Le Canard et Hara qui rient

Deux poids lourds du dessin féroce. Et des signatures des plus cinglantes. Le premier, «Le canard enchaîné» – pas encore remis des révélations du «Vrai canard», le livre des journalistes Laske et Valdiguié -, publie 2000 dessins parmi les 75.000 parus dans l’hebdomadaire en cinquante ans. Du 13 mai 1958, jour du retour de De Gaulle au pouvoir, au 8 mai 2008, un an après l’arrivée de Sarkozy à l’Elysée. Sur les 650 pages du pavé, trois cents faits d’actualité française et internationale sont mitraillés par les planches redoutables de caricaturistes morts ou encore vivants : Moisan, Escaro, Cardon, Cabu, Pancho, Wozniak, Lefred-Thouron… «Le canard enchaîné, 50 ans de dessins», c’est aussi cinquante textes fraîchement écrits sur les plus grandes affaires qui ont marqué cette période.

Râleurs inconsolables

Le deuxième recueil – la moitié de la pagination du premier -, «Hara Kiri, les belles images», retrace par ses coups de gueule les quarante-huit ans du mensuel.

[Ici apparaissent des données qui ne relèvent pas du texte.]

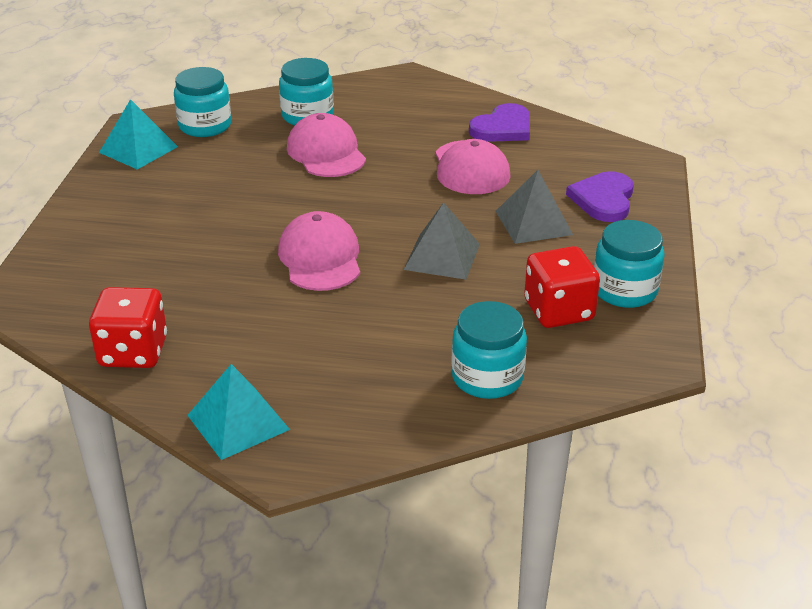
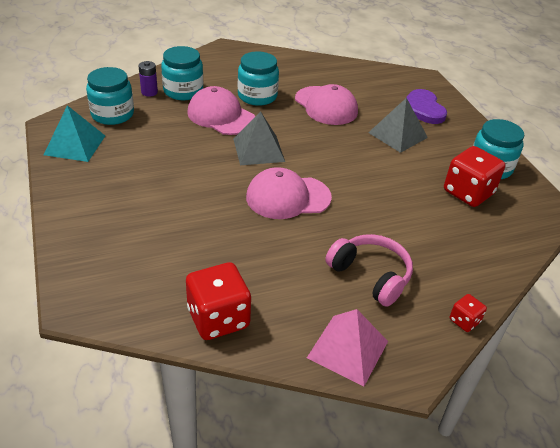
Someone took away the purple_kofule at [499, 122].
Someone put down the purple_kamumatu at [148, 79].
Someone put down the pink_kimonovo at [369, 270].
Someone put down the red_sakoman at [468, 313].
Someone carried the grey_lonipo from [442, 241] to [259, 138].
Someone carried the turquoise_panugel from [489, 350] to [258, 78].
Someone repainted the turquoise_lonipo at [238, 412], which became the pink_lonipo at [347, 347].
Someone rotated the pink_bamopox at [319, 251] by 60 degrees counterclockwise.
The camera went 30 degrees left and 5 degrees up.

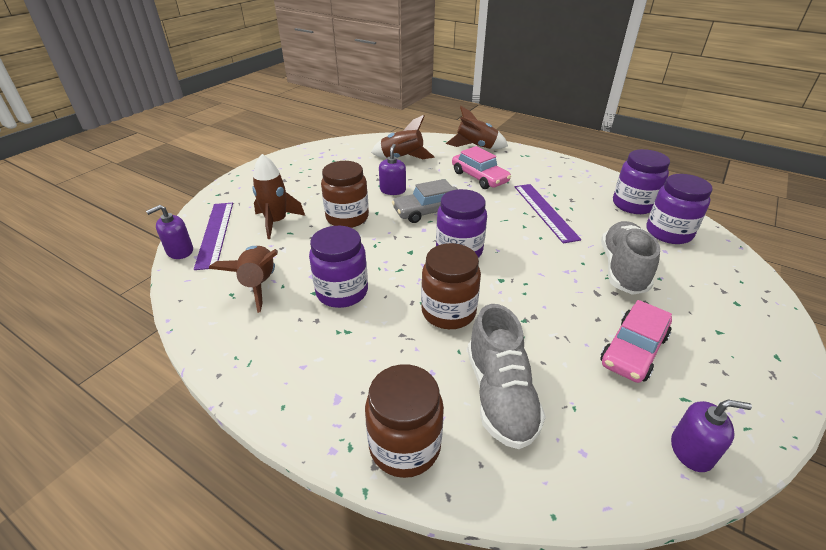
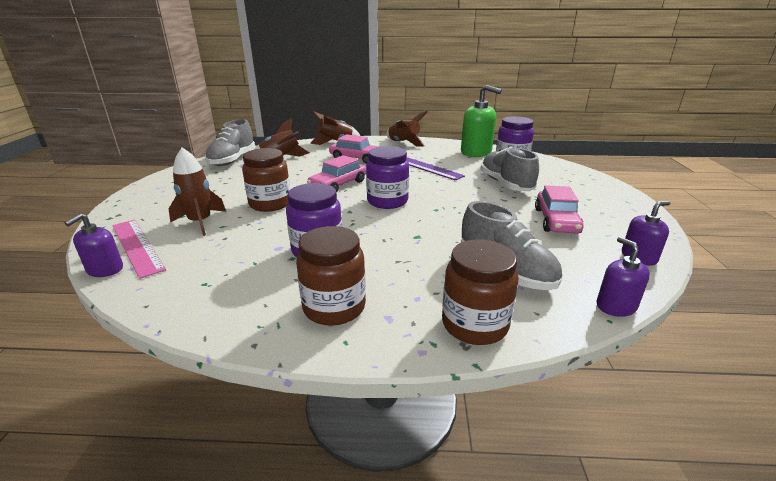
Someone put down the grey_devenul at [230, 142].
Someone carried the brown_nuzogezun from [243, 279] to [406, 129].
Someone carried the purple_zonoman from [392, 169] to [623, 277].
Someone carried the brown_panugel from [451, 286] to [331, 276].
Someone swapped the purple_panugel at [641, 181] for the green_zonoman at [481, 121].
Someone repainted the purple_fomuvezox at [213, 236], which became the pink_fomuvezox at [139, 249].
Someone repainted the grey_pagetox at [425, 201], which became the pink_pagetox at [336, 173].
The camera went 30 degrees left and 10 degrees down.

Ici, le ton est différent, assassin, grossier, «bête et méchant». Dans sa présentation, François Cavanna, co-fondateur et un habitué de la Chambre correctionnelle de Paris à l’époque, raconte : «En allant plus loin, on démasquait l’hypocrisie qui nous révoltait». Ces agités du bocal s’appellent Cavanna, Reiser, Wolinski, Choron (Georges Bernier dit Professeur), Gébé, Topor, Fred, Delfeil de Ton… Ils sont sporadiquement rejoints par Serge Gainsbourg, Coluche, Pierre Perret, Carlos… La marque de fabrique de ces râleurs inconsolables est de faire plus horrible que l’horreur ambiante. Et ça n’épargne rien et personne : la publicité bien sûr, la religion, les vieux, la morale. L’un dans l’autre, c’est un heureux télescopage pour se souhaiter bonne année.